_Supplied records:_

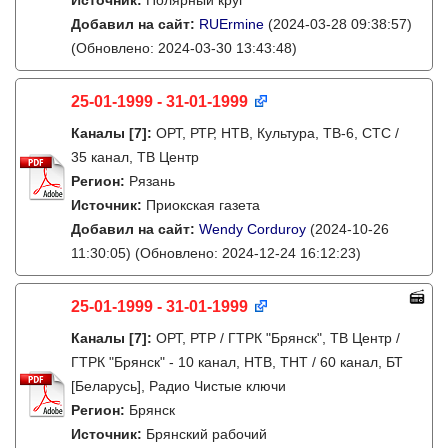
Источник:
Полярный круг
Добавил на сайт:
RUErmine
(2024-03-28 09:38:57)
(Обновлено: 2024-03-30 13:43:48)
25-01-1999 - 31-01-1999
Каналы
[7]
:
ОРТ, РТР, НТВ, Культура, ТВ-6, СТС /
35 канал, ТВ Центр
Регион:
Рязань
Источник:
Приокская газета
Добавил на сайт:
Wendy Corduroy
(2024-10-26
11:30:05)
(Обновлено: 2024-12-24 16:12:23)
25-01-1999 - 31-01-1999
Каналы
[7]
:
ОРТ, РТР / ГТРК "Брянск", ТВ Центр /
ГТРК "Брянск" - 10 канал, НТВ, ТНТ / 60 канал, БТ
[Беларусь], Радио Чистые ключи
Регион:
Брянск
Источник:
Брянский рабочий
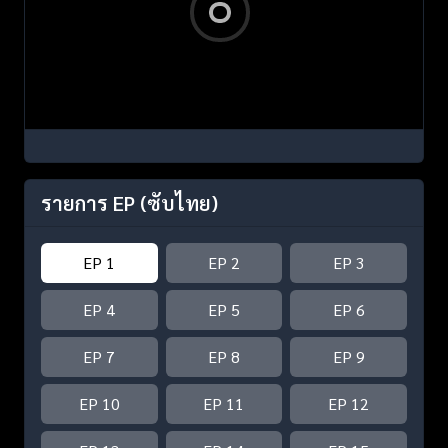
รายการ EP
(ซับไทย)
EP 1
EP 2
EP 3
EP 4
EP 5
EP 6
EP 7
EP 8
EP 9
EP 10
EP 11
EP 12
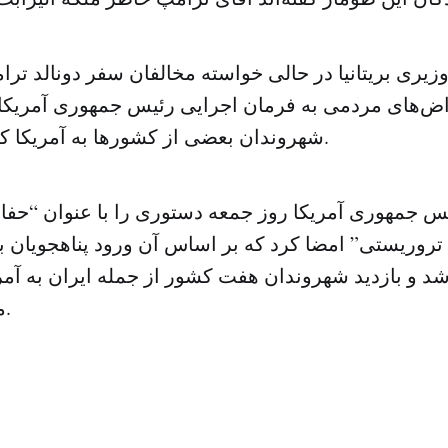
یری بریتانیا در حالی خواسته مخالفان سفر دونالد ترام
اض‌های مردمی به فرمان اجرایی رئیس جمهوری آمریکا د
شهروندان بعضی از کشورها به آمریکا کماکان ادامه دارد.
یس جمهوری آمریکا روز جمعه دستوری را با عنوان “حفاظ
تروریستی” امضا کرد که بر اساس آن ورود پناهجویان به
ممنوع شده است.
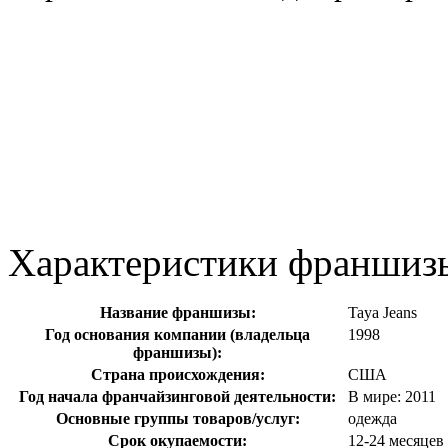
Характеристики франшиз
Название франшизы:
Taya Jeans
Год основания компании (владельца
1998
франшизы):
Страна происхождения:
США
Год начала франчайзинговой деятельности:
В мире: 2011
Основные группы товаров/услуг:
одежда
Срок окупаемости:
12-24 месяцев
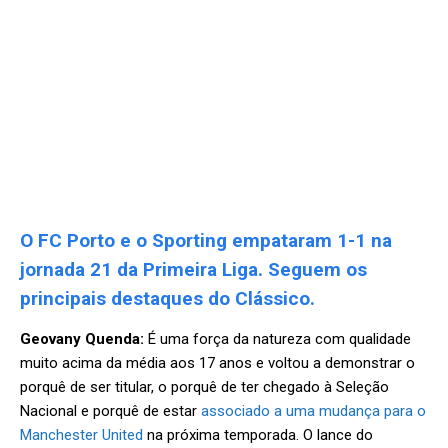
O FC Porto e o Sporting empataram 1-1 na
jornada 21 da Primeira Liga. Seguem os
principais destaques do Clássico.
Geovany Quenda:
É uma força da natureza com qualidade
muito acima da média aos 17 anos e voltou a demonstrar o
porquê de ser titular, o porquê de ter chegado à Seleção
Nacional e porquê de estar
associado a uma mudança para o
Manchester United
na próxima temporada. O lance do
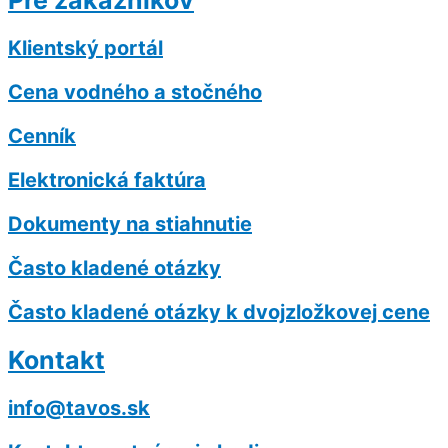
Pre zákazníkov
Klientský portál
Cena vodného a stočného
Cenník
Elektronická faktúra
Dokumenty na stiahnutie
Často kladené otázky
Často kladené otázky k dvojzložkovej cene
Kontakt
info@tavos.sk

_Work order:_
Pull out every line of the records above that contains the word "آمریکا", and copy each one in full.

_Result for this exercise:_
اض‌های مردمی به فرمان اجرایی رئیس جمهوری آمریکا د
شهروندان بعضی از کشورها به آمریکا کماکان ادامه دارد.
یس جمهوری آمریکا روز جمعه دستوری را با عنوان “حفاظ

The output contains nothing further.